Santos Silva em defesa da multilateralismo e resolução diplomática de conflitos

LUSA Autor
Agência de notícias de Portugal


Lisboa, 24 abr 2022 (Lusa) — O presidente da Assembleia da República assinalou hoje o Dia Internacional do Multilateralismo e da Diplomacia para a Paz, defendendo a concertação entre países e a resolução diplomática de conflitos.


Augusto Santos Silva, ex-ministro de Estado e dos Negócios Estrangeiros, transmitiu esta mensagem na sua conta oficial no Twitter, num vídeo gravado na escadaria interior da Assembleia da República.


“Celebramos hoje um princípio fundamental da ordem internacional baseada nas regras, o princípio de que os conflitos devem ser prevenidos e evitados através da diplomacia para a paz e que devem ser resolvidos, se ocorrerem, por via pacífica, através de canais diplomáticos e políticos”, afirma.


Santos Silva realça que “o multilateralismo é a concertação dos países para tratarem em conjunto dos problemas comuns” e que “a Assembleia da República participa em organizações parlamentares multilaterais, como a Assembleia da Comunidade dos Países de Língua Portuguesa (CPLP), do Fórum Ibero-Americano, do Conselho da Europa ou da NATO”.


“Portanto, hoje também os parlamentares se associam a este dia internacional que comemora o multilateralismo e valoriza a diplomacia para a paz”, acrescenta.
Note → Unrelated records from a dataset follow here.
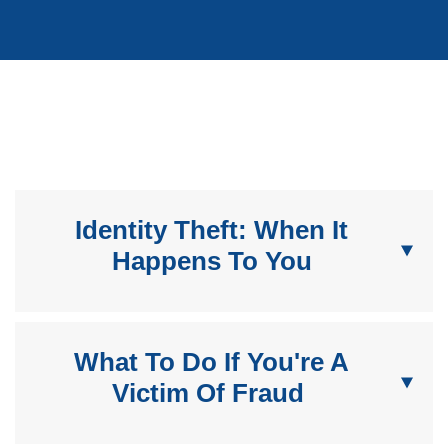
Identity Theft: When It
Happens To You
What To Do If You're A
Victim Of Fraud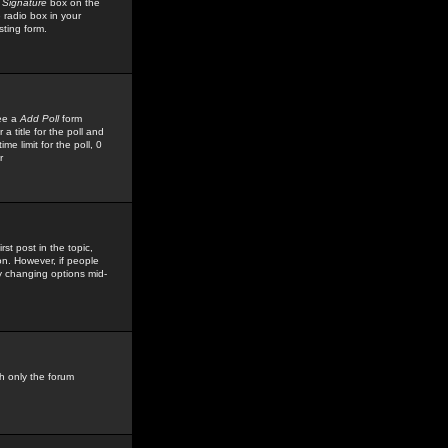
 Signature
box on the
 radio box in your
sting form.
see a
Add Poll
form
 title for the poll and
me limit for the poll, 0
r
rst post in the topic,
ion. However, if people
by changing options mid-
h only the forum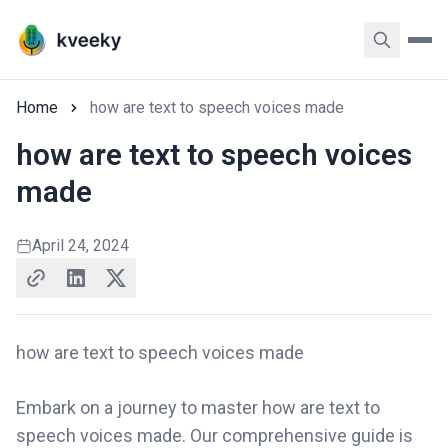
Home
how are text to speech voices made
how are text to speech voices
made
April 24, 2024
how are text to speech voices made
Embark on a journey to master how are text to
speech voices made. Our comprehensive guide is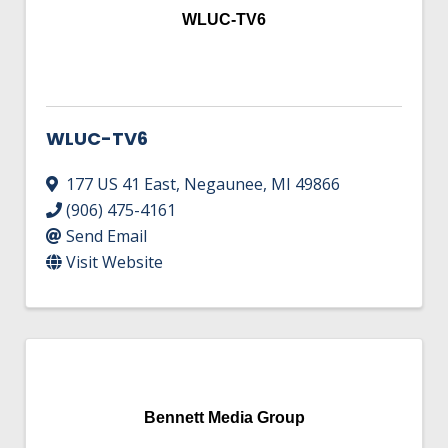
WLUC-TV6
WLUC-TV6
177 US 41 East
,
Negaunee
,
MI
49866
(906) 475-4161
Send Email
Visit Website
Bennett Media Group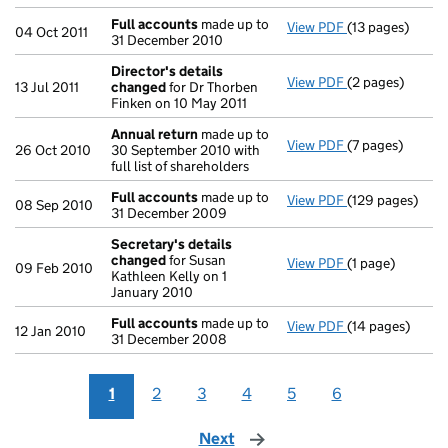
Full accounts
made up to
View PDF
(13 pages)
Full accounts
m
04 Oct 2011
31 December 2010
Director's details
View PDF
(2 pages)
Director's det
13 Jul 2011
changed
for Dr Thorben
Finken on 10 May 2011
Annual return
made up to
View PDF
(7 pages)
Annual return
m
26 Oct 2010
30 September 2010 with
full list of shareholders
Full accounts
made up to
View PDF
(129 pages)
Full accounts
m
08 Sep 2010
31 December 2009
Secretary's details
changed
for Susan
View PDF
(1 page)
Secretary's de
09 Feb 2010
Kathleen Kelly on 1
January 2010
Full accounts
made up to
View PDF
(14 pages)
Full accounts
m
12 Jan 2010
31 December 2008
1
2
3
4
5
6
Next
page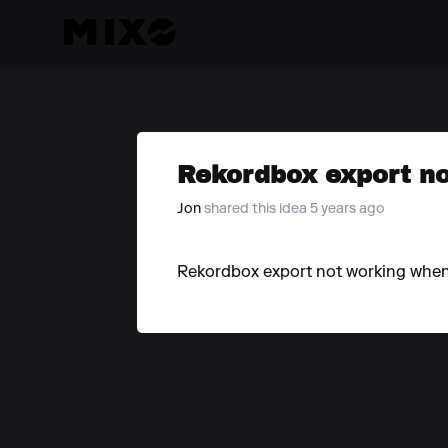
Rekordbox export no
Jon
shared this idea 5 years ago
Rekordbox export not working when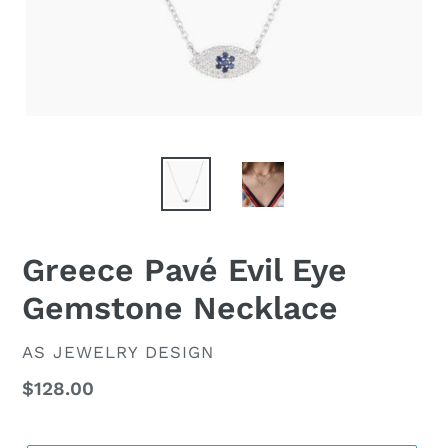
Greece Pavé Evil Eye
Gemstone Necklace
VENDOR
AS JEWELRY DESIGN
Regular
$128.00
price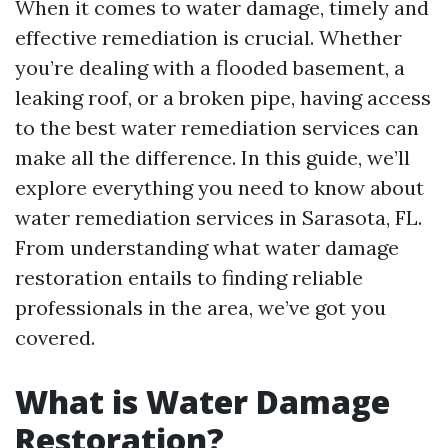
When it comes to water damage, timely and
effective remediation is crucial. Whether
you’re dealing with a flooded basement, a
leaking roof, or a broken pipe, having access
to the best water remediation services can
make all the difference. In this guide, we’ll
explore everything you need to know about
water remediation services in Sarasota, FL.
From understanding what water damage
restoration entails to finding reliable
professionals in the area, we’ve got you
covered.
What is Water Damage
Restoration?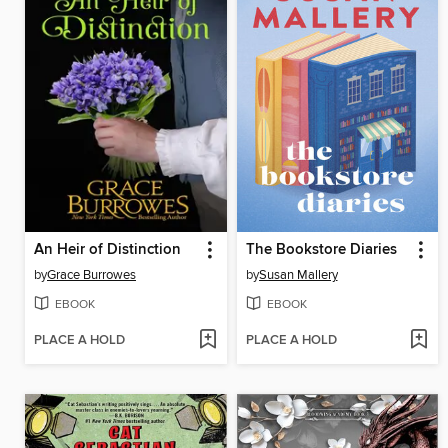
An Heir of Distinction
The Bookstore Diaries
by
Grace Burrowes
by
Susan Mallery
EBOOK
EBOOK
PLACE A HOLD
PLACE A HOLD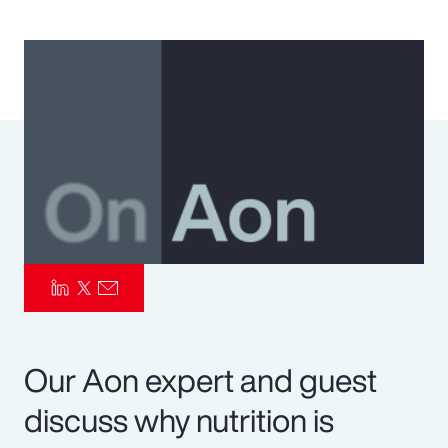
Pay Transparency
Parametrics
Risk Management
Our Aon expert and guest
discuss why nutrition is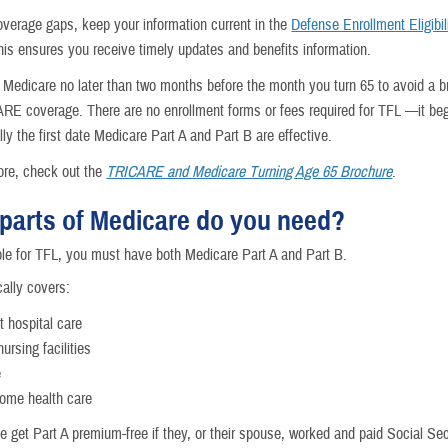
overage gaps, keep your information current in the
Defense Enrollment Eligibil
his ensures you receive timely updates and benefits information.
r Medicare no later than two months before the month you turn 65 to avoid a b
RE coverage. There are no enrollment forms or fees required for TFL —it be
ly the first date Medicare Part A and Part B are effective.
ore, check out the
TRICARE and Medicare Turning Age 65 Brochure
.
parts of Medicare do you need?
ible for TFL, you must have both Medicare Part A and Part B.
cally covers:
t hospital care
nursing facilities
e
ome health care
e get Part A premium-free if they, or their spouse, worked and paid Social Sec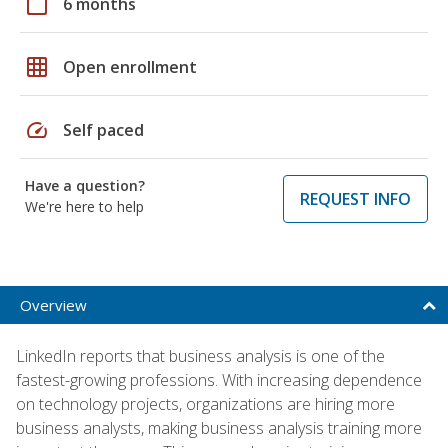
calendar_today
6 months
grid_on
Open enrollment
speed
Self paced
Have a question?
REQUEST INFO
We're here to help
Overview
LinkedIn reports that business analysis is one of the
fastest-growing professions. With increasing dependence
on technology projects, organizations are hiring more
business analysts, making business analysis training more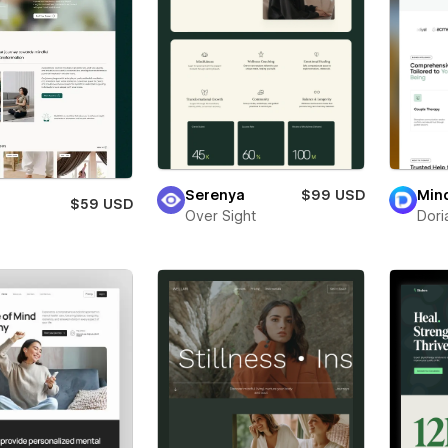
Serenya
$99 USD
Min
$59 USD
Over Sight
Dori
O presidente da Assembleia da República refere que o Dia Internacional do Multilateralismo e da Diplomacia para a Paz foi instituído em 2018 por resolução das Nações Unidas.


Esta data é assinalada num momento de invasão russa da Ucrânia, iniciada há dois meses.


O secretário-geral das Nações Unidas, António Guterres, tem previstos encontros com o Presidente da Federação Russa, Vladimir Putin, em Moscovo, na terça-feira, e com o Presidente da Ucrânia, Volodymyr Zelensky, em Kiev, na quinta-feira.


Este Dia Internacional do Multilateralismo e da Diplomacia para a Paz coincide com a segunda volta das eleições presidenciais em França, em que o Presidente em exercício, Emmanuel Macron, centrista liberal, defronta Marine Le Pen, da extrema-direita.